TASK DETAILS: Pick out each line in these entries that contains the string "Baltur".

Dataset entries:
☆ ☆ ☆ ☆ ☆
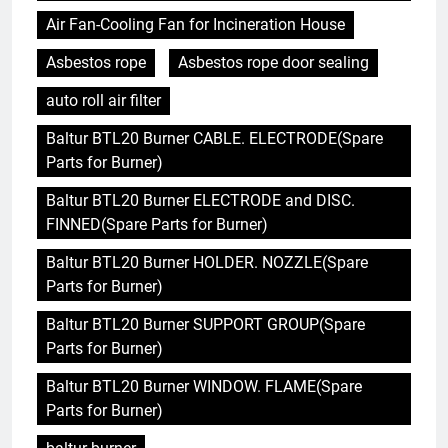
Air Fan-Cooling Fan for Incineration House
Asbestos rope
Asbestos rope door sealing
auto roll air filter
Baltur BTL20 Burner CABLE. ELECTRODE(Spare
Parts for Burner)
Baltur BTL20 Burner ELECTRODE and DISC.
FINNED(Spare Parts for Burner)
Baltur BTL20 Burner HOLDER. NOZZLE(Spare
Parts for Burner)
Baltur BTL20 Burner SUPPORT GROUP(Spare
Parts for Burner)
Baltur BTL20 Burner WINDOW. FLAME(Spare
Parts for Burner)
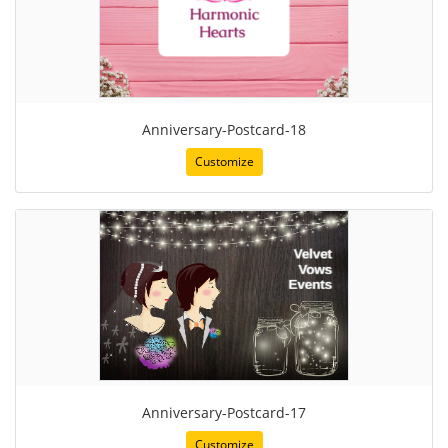
Anniversary-Postcard-18
Customize
Anniversary-Postcard-17
Customize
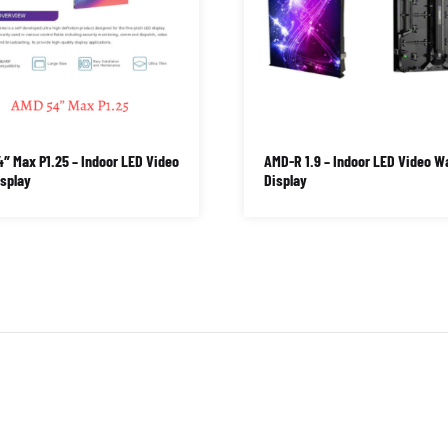
″ Max P1.25 – Indoor LED Video
AMD-R 1.9 – Indoor LED Video Wa
isplay
Display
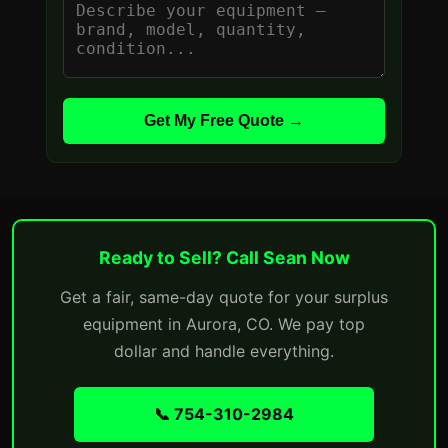
Get My Free Quote →
Ready to Sell? Call Sean Now
Get a fair, same-day quote for your surplus
equipment in Aurora, CO. We pay top
dollar and handle everything.
📞 754-310-2984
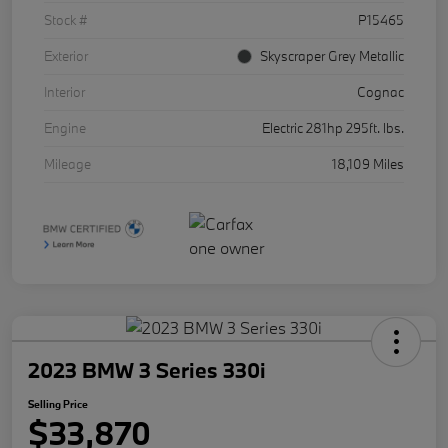
Stock #
P15465
Exterior
Skyscraper Grey Metallic
Interior
Cognac
Engine
Electric 281hp 295ft. lbs.
Mileage
18,109 Miles
2023 BMW 3 Series 330i
Selling Price
$33,870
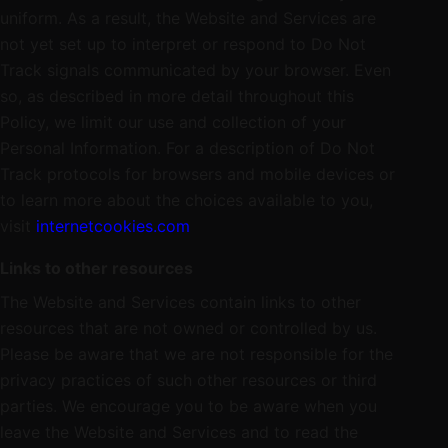
uniform. As a result, the Website and Services are
not yet set up to interpret or respond to Do Not
Track signals communicated by your browser. Even
so, as described in more detail throughout this
Policy, we limit our use and collection of your
Personal Information. For a description of Do Not
Track protocols for browsers and mobile devices or
to learn more about the choices available to you,
visit
internetcookies.com
Links to other resources
The Website and Services contain links to other
resources that are not owned or controlled by us.
Please be aware that we are not responsible for the
privacy practices of such other resources or third
parties. We encourage you to be aware when you
leave the Website and Services and to read the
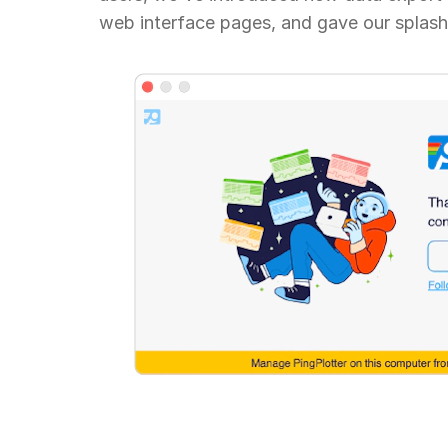
web interface pages, and gave our splash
☆ ☆ ☆ ☆ ☆
EXERCISE ANSWER:
Baltur BTL20 Burner CABLE. ELECTRODE(Spare
Baltur BTL20 Burner ELECTRODE and DISC.
Baltur BTL20 Burner HOLDER. NOZZLE(Spare
Baltur BTL20 Burner SUPPORT GROUP(Spare
Baltur BTL20 Burner WINDOW. FLAME(Spare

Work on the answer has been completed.